The administration’s major argument is summed up in the briefing filed with the D.C. Court of Appeals this morning. Their heading reads: “The Government Is Likely to Succeed on the Merits Because Refusal to Facilitate an Abortion Does Not Constitute an Undue Burden in Violation of the Fifth Amendment.”

Under U.S. law as it relates to abortion, the major test for government action seeking to limit a woman’s bodily autonomy is whether such government action constitutes an “undue burden.” This language and test are derived from the Supreme Court case of Planned Parenthood v. Casey. In that case, Justice Sandra Day O’Connor‘s previously rejected standard for adjudicating the legality of abortion restrictions–the undue burden standard–replaced the previous standard of strict scrutiny from the more famous case of Roe v. Wade.

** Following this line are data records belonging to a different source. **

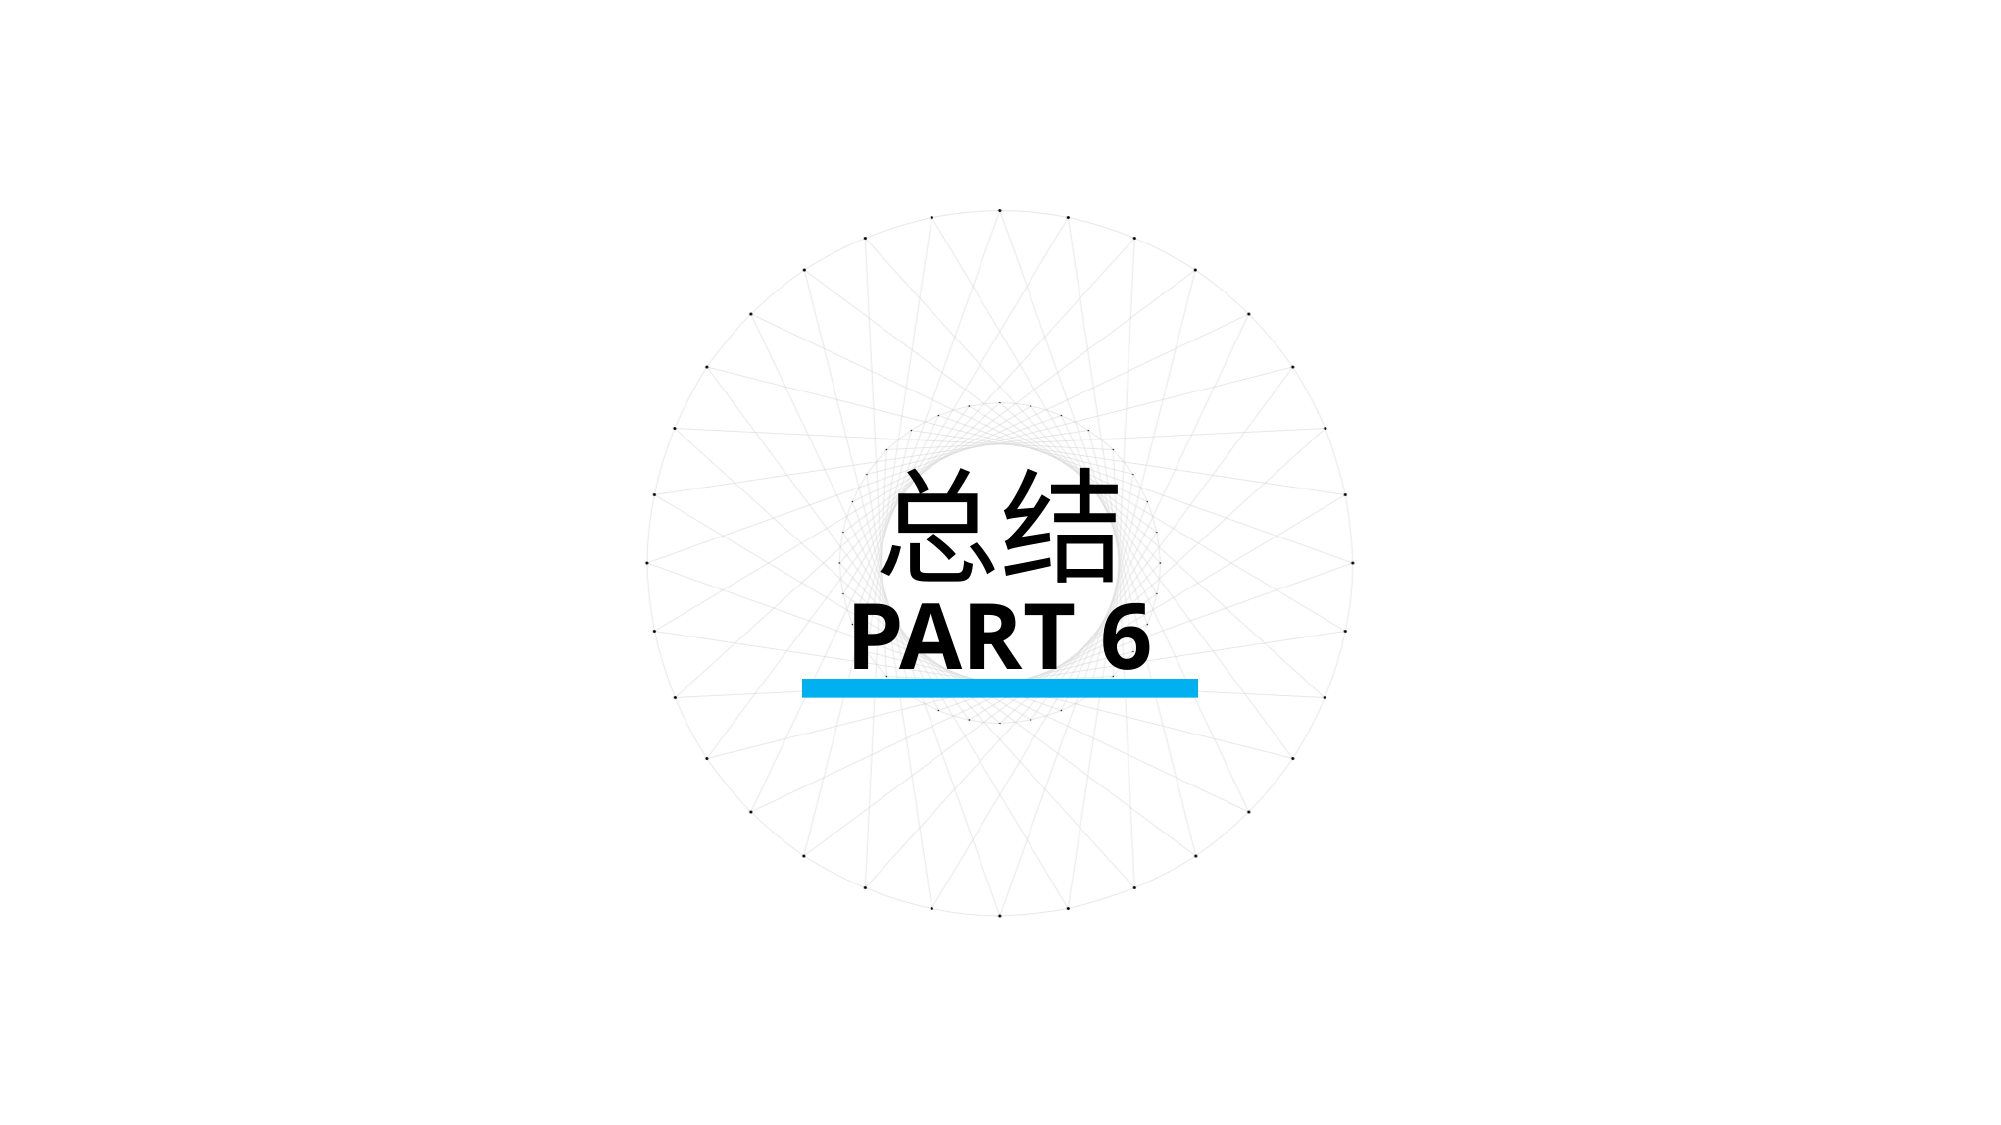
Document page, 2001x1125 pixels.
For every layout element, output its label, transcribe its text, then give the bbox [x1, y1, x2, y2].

text_box [801, 678, 1199, 699]
text_box PART 6 [704, 607, 1296, 696]
picture [676, 193, 1335, 396]
picture [636, 445, 1375, 932]
text_box 总结 [645, 396, 1355, 607]
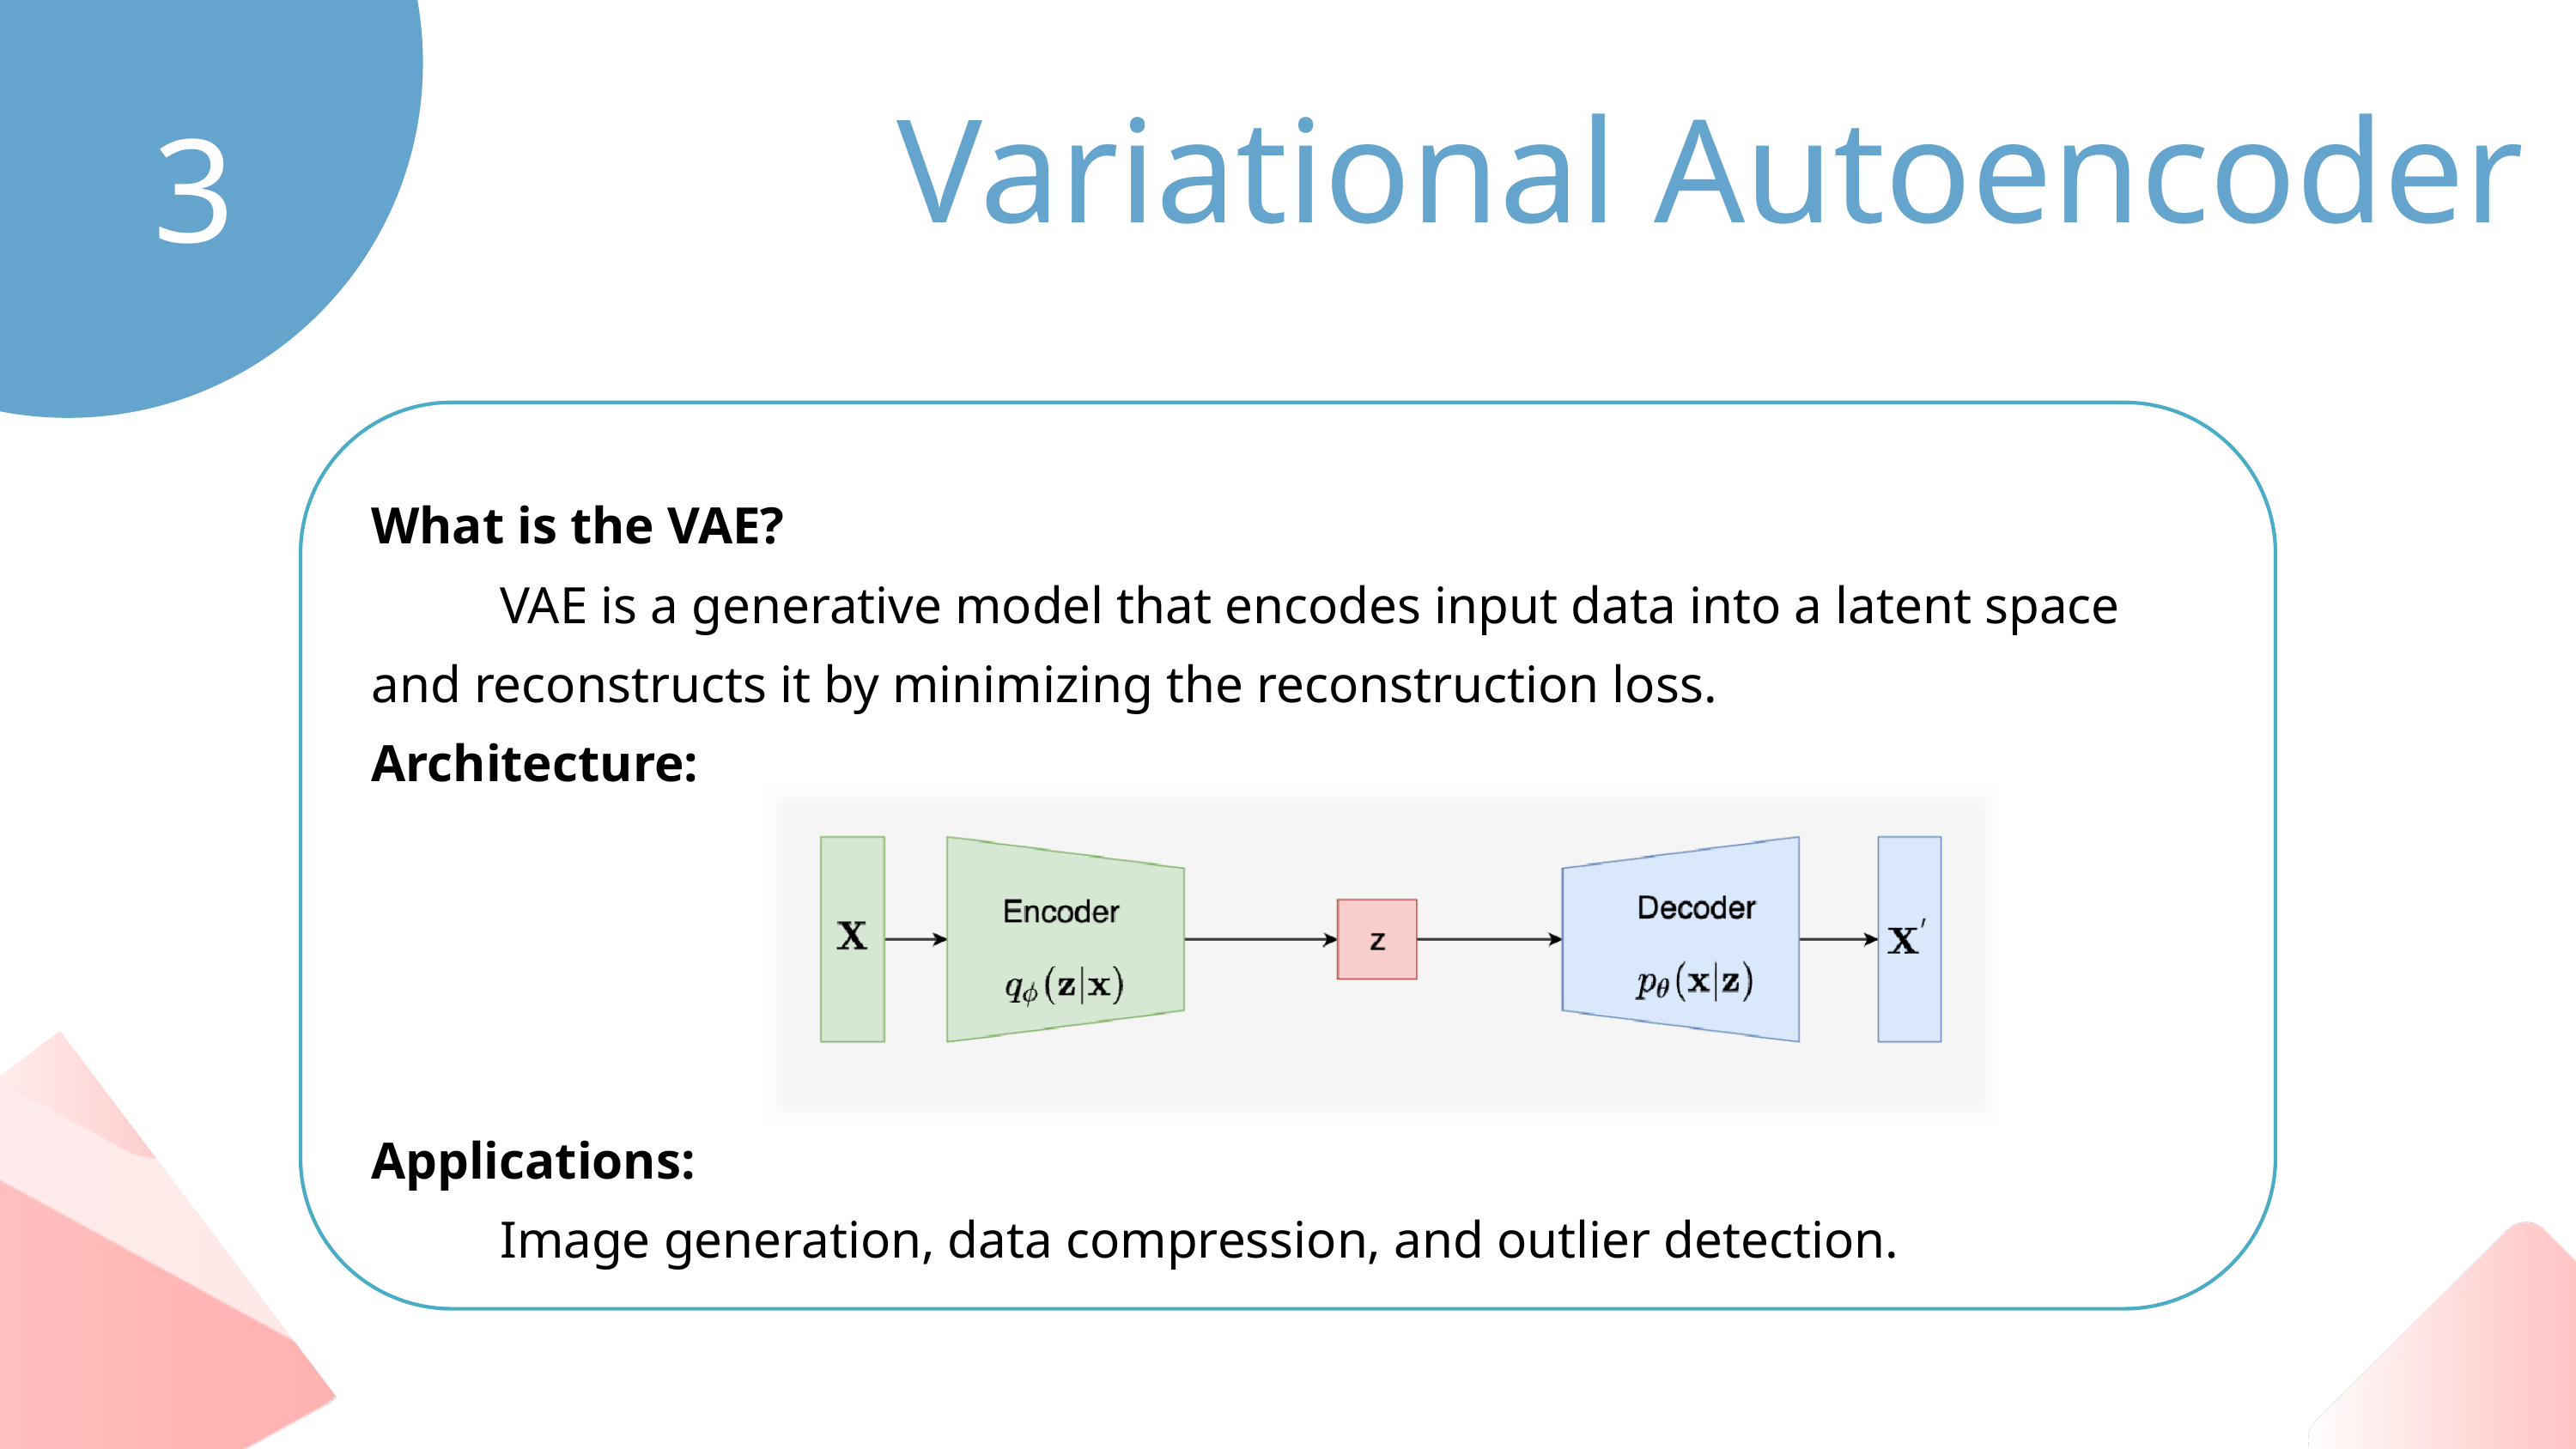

In other words, after Planned Parenthood v. Casey, abortion rights in the United States were watered down–starting in Pennsylvania (which was the state being challenged over their abortion restrictions signed into law by Democratic governor Robert P. Casey)–and the overall legal standard used to determine whether future abortion restrictions are Constitutional was watered down as well.

Planned Parenthood v. Casey–though brought to court by the women’s health organization which provides half of the decision’s name–was a victory for those who advocate against female bodily autonomy and a loss for women’s abortion rights, generally. It also, as mentioned, gave American lawyers a new set of legalese. The Legal Information Institute defines “undue burden” thusly:

In the field of reproductive rights, having the purpose or effect of placing a substantial obstacle in the path of a woman seeking an abortion of a fetus that is not yet viable. Laws that impose an undue burden on a fundamental right are unconstitutional under current Supreme Court cases.

The Trump administration’s attorneys would do well to read up on the standard described above, because they’re acting like they never even encountered the undue burden language in law school. Their argument reads as follows:

The government’s refusal to facilitate Ms. Doe in obtaining an abortion places no obstacle in her path, much less a significant one, as is required to constitute an undue burden. The government is merely refusing to exercise its custodial responsibilities over unaccompanied minors by taking affirmative steps to proactively assist or enable her in such an endeavor, consistent with its legitimate interest in promoting fetal life and childbirth over abortion.

This argument is ridiculous on its face. Jane Doe is currently held under lock-and-key by the Office of Refugee Resettlement. There’s nowhere else for her to go unless and until the government takes her there. She’s got the money to pay for the abortion and has fully satisfied the stringent anti-abortion provisions of Texas law. Federal law mandates she receive medical access. The government has a duty to provide such access or let her go.

Instead, the government is playing to the self-declared and sanctimonious angels of the right-to-life movement by asserting a government interest in fetal life and childbirth–which is absolutely nonsensical in and of itself–but, tellingly, only offered this pretextual language to their legal quiver after their aforementioned anti-immigrant argument about Constitutional rights failed.

To state it plainly: This administration has no valid interest–legal or otherwise–in fetal life and childbirth. Rather, this administration is intent on showcasing the full powers of big government controlled by right-wing conservatives. They’re doing this not out of any appreciation for the law, but in order to initiate a Pavlovian response–among MAGA stans–and their fellow travelers–who smack their lips gleefully as immigrants are bashed and loose women are put in their place.

It’s a circus, sure, but the victims here are real. The legal argument being advanced by the Trump administration is essentially an assertion that the government has full powers of bodily control and coercion over young women and any undocumented immigrants unfortunate enough to fall into the hands of federal authorities. This argument will fail.